*** Block opens ***

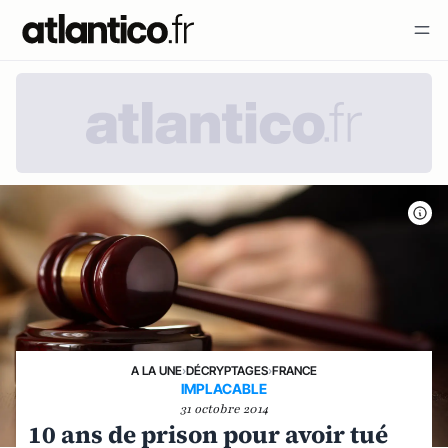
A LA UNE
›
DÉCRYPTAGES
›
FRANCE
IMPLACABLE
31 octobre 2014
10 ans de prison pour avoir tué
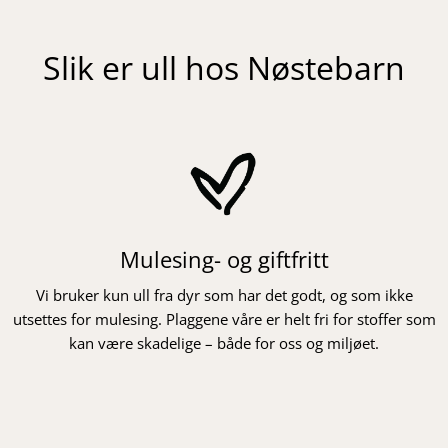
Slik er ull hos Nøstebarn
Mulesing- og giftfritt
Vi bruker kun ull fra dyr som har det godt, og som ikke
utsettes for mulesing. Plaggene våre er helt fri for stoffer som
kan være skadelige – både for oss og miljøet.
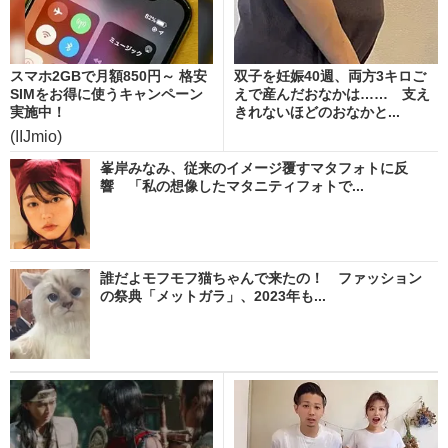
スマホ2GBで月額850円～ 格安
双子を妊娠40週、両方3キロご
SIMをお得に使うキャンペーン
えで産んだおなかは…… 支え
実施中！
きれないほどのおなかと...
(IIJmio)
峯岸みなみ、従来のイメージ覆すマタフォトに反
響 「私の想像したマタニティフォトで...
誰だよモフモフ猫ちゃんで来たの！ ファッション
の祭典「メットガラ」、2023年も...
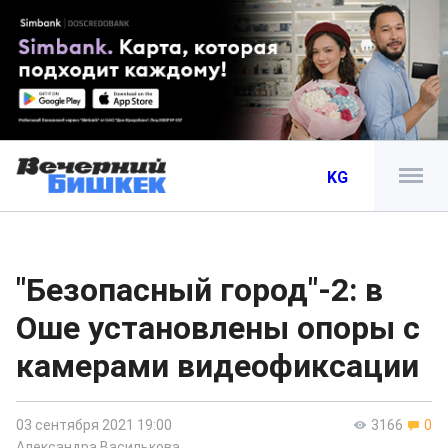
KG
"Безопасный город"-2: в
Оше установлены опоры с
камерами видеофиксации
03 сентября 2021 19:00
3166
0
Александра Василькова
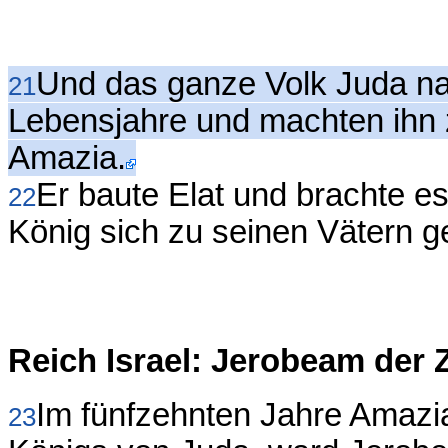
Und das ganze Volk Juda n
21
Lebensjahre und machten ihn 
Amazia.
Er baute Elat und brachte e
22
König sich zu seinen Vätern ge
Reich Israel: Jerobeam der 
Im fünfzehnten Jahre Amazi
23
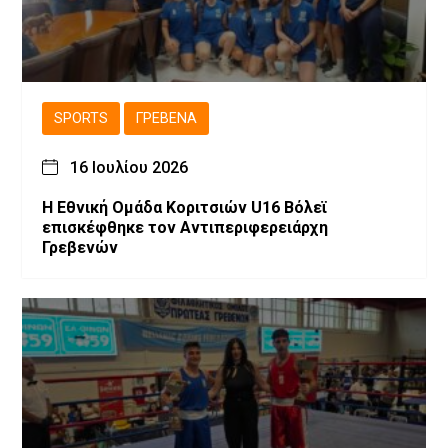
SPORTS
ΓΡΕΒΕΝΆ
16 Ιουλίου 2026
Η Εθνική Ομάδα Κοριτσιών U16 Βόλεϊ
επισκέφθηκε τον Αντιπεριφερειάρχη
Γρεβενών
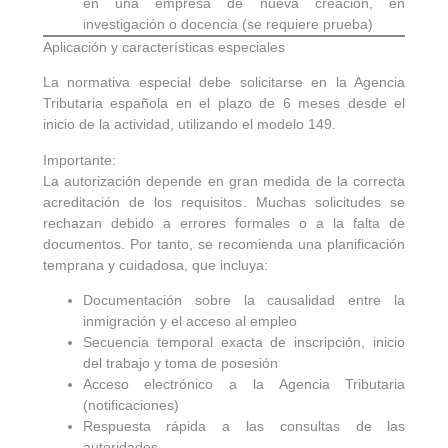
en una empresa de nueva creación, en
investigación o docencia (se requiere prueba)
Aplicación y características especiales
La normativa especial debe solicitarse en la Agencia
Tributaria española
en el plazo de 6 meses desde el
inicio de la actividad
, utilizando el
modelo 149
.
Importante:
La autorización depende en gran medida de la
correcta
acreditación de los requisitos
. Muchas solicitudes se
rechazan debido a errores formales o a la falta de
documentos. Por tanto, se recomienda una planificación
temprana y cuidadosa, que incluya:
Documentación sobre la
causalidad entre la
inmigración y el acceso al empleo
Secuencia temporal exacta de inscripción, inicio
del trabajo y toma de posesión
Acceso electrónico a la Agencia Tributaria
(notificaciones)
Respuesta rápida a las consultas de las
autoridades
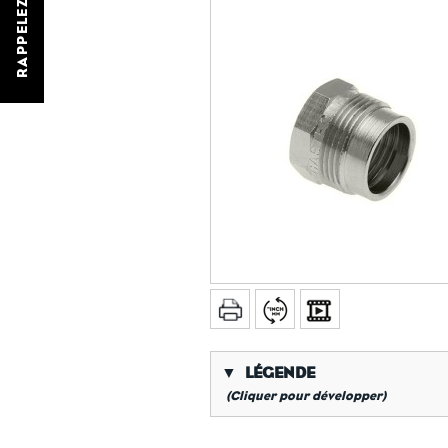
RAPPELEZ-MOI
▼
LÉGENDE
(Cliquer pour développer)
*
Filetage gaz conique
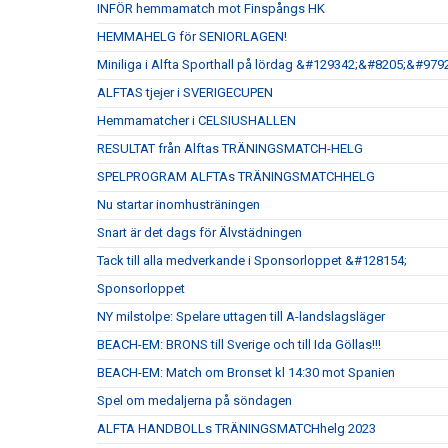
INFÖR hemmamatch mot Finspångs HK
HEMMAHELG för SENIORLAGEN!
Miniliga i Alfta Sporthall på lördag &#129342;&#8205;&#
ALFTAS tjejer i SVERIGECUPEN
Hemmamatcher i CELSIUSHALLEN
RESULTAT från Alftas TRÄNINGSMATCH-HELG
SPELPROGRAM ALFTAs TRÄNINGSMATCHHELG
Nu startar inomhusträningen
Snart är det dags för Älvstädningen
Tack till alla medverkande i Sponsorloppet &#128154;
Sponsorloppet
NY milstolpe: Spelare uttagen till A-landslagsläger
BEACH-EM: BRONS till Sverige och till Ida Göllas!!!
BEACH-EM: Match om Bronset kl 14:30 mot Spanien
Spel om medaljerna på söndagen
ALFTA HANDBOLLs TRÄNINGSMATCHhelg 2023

*** Block closes ***

Print the text read from every row above, word for word and in the same order, leaving out the pictures.

## TASK ANSWER
A LA UNE
›
DÉCRYPTAGES
›
FRANCE
IMPLACABLE
31 octobre 2014
10 ans de prison pour avoir tué
Slik er ull hos Nøstebarn
Mulesing- og giftfritt
Vi bruker kun ull fra dyr som har det godt, og som ikke
utsettes for mulesing. Plaggene våre er helt fri for stoffer som
kan være skadelige – både for oss og miljøet.
スマホ2GBで月額850円～ 格安
双子を妊娠40週、両方3キロご
SIMをお得に使うキャンペーン
えで産んだおなかは…… 支え
実施中！
きれないほどのおなかと...
(IIJmio)
峯岸みなみ、従来のイメージ覆すマタフォトに反
響 「私の想像したマタニティフォトで...
誰だよモフモフ猫ちゃんで来たの！ ファッション
の祭典「メットガラ」、2023年も...
KG
"Безопасный город"-2: в
Оше установлены опоры с
камерами видеофиксации
03 сентября 2021 19:00
3166
0
Александра Василькова
Und das ganze Volk Juda n
21
Lebensjahre und machten ihn 
Amazia.
Er baute Elat und brachte e
22
König sich zu seinen Vätern ge
Reich Israel: Jerobeam der 
Im fünfzehnten Jahre Amazi
23
SPORTS
ΓΡΕΒΕΝΆ
16 Ιουλίου 2026
Η Εθνική Ομάδα Κοριτσιών U16 Βόλεϊ
επισκέφθηκε τον Αντιπεριφερειάρχη
Γρεβενών
en una empresa de nueva creación, en
investigación o docencia (se requiere prueba)
Aplicación y características especiales
La normativa especial debe solicitarse en la Agencia
Tributaria española
en el plazo de 6 meses desde el
inicio de la actividad
, utilizando el
modelo 149
.
Importante:
La autorización depende en gran medida de la
correcta
acreditación de los requisitos
. Muchas solicitudes se
rechazan debido a errores formales o a la falta de
documentos. Por tanto, se recomienda una planificación
temprana y cuidadosa, que incluya:
Documentación sobre la
causalidad entre la
inmigración y el acceso al empleo
Secuencia temporal exacta de inscripción, inicio
del trabajo y toma de posesión
Acceso electrónico a la Agencia Tributaria
(notificaciones)
Respuesta rápida a las consultas de las
autoridades
RAPPELEZ-MOI
▼
LÉGENDE
(Cliquer pour développer)
*
Filetage gaz conique
INFÖR hemmamatch mot Finspångs HK
HEMMAHELG för SENIORLAGEN!
Miniliga i Alfta Sporthall på lördag &#129342;&#8205;&#
ALFTAS tjejer i SVERIGECUPEN
Hemmamatcher i CELSIUSHALLEN
RESULTAT från Alftas TRÄNINGSMATCH-HELG
SPELPROGRAM ALFTAs TRÄNINGSMATCHHELG
Nu startar inomhusträningen
Snart är det dags för Älvstädningen
Tack till alla medverkande i Sponsorloppet &#128154;
Sponsorloppet
NY milstolpe: Spelare uttagen till A-landslagsläger
BEACH-EM: BRONS till Sverige och till Ida Göllas!!!
BEACH-EM: Match om Bronset kl 14:30 mot Spanien
Spel om medaljerna på söndagen
ALFTA HANDBOLLs TRÄNINGSMATCHhelg 2023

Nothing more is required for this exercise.